((

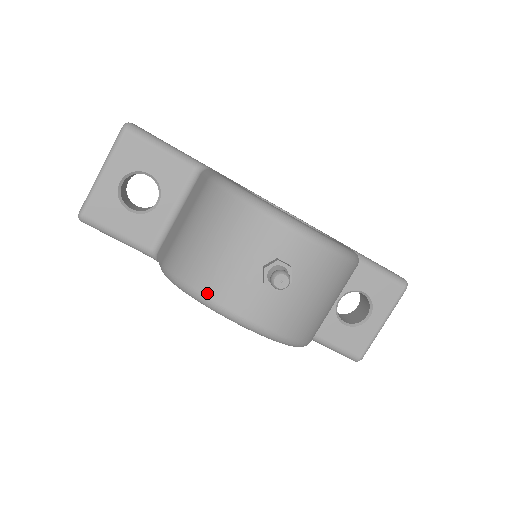
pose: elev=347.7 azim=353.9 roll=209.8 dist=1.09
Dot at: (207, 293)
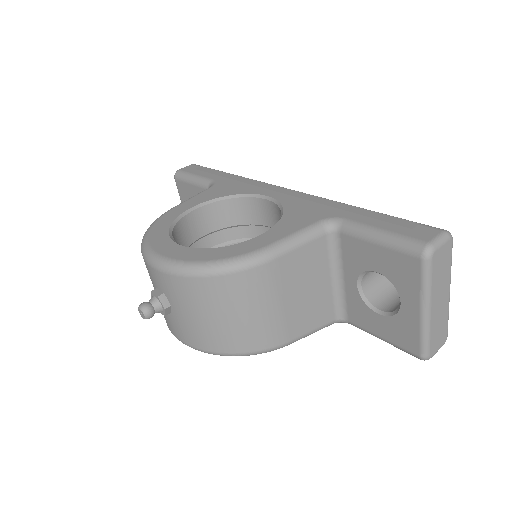
Dot at: occluded
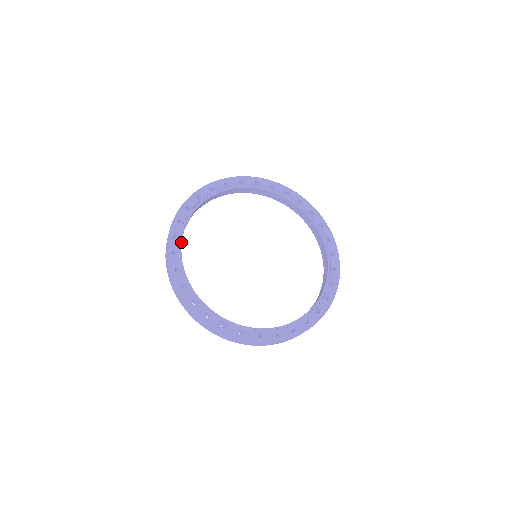
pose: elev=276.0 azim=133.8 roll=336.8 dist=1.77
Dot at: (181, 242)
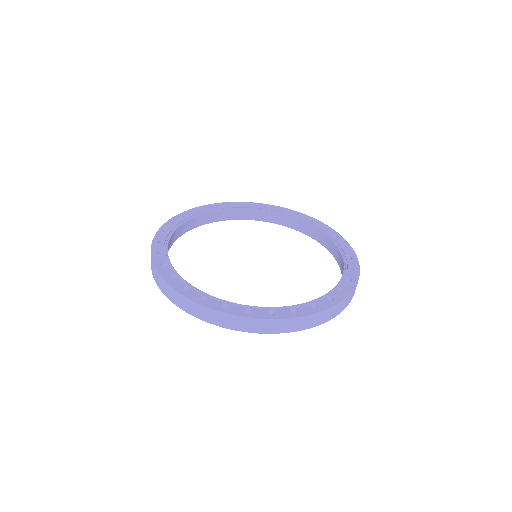
Dot at: (172, 267)
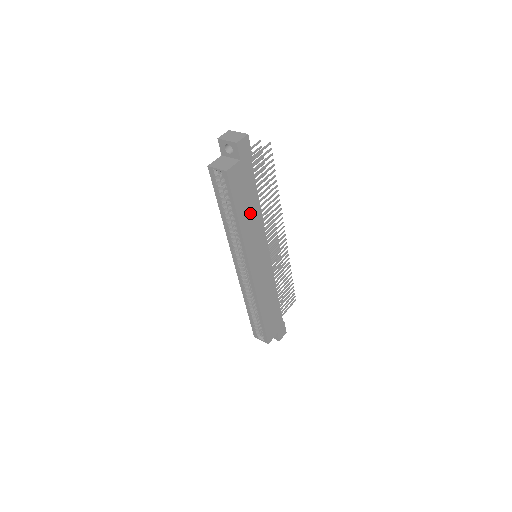
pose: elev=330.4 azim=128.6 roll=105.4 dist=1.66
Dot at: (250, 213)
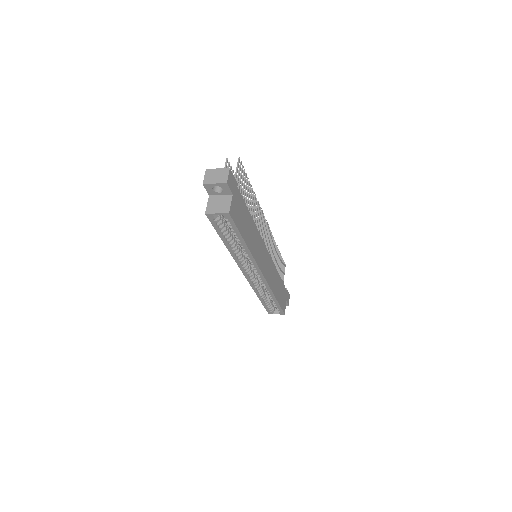
Dot at: (249, 230)
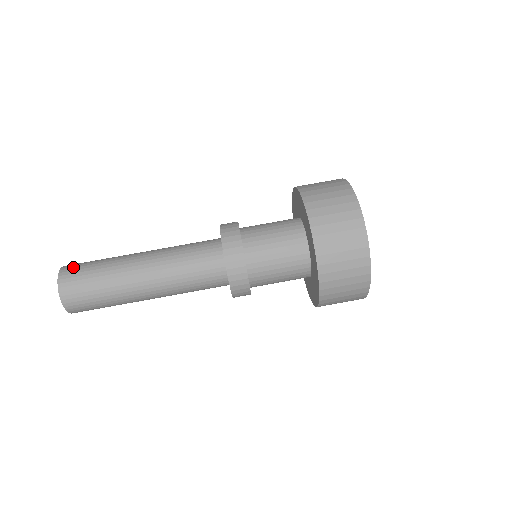
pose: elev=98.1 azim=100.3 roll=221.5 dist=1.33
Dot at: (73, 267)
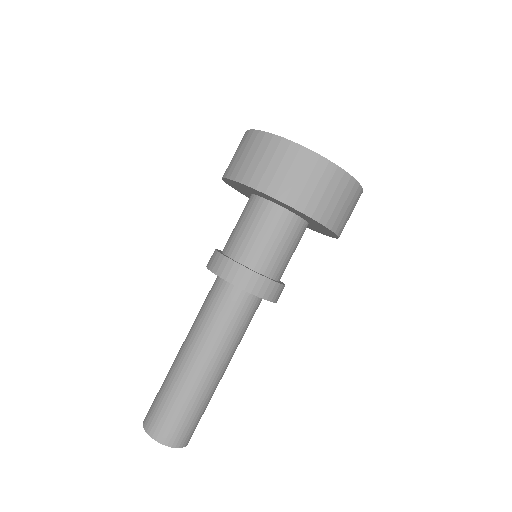
Dot at: (154, 422)
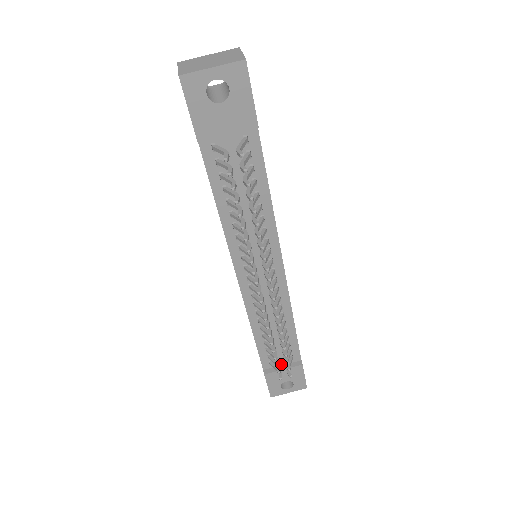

))

**TASK OBJECTIVE:**
Rewrite all of the lines above, replacing "pose" with "view" wherever it occurs and changing nothing else. Leave the pictures out of your answer.

**EXERCISE RESPONSE:**
view: elev=347.7 azim=353.9 roll=209.8 dist=1.09
Dot at: (207, 293)
Dot at: occluded
view: elev=276.0 azim=133.8 roll=336.8 dist=1.77
Dot at: (181, 242)
Dot at: (172, 267)
view: elev=330.4 azim=128.6 roll=105.4 dist=1.66
Dot at: (250, 213)
Dot at: (249, 230)
view: elev=98.1 azim=100.3 roll=221.5 dist=1.33
Dot at: (73, 267)
Dot at: (154, 422)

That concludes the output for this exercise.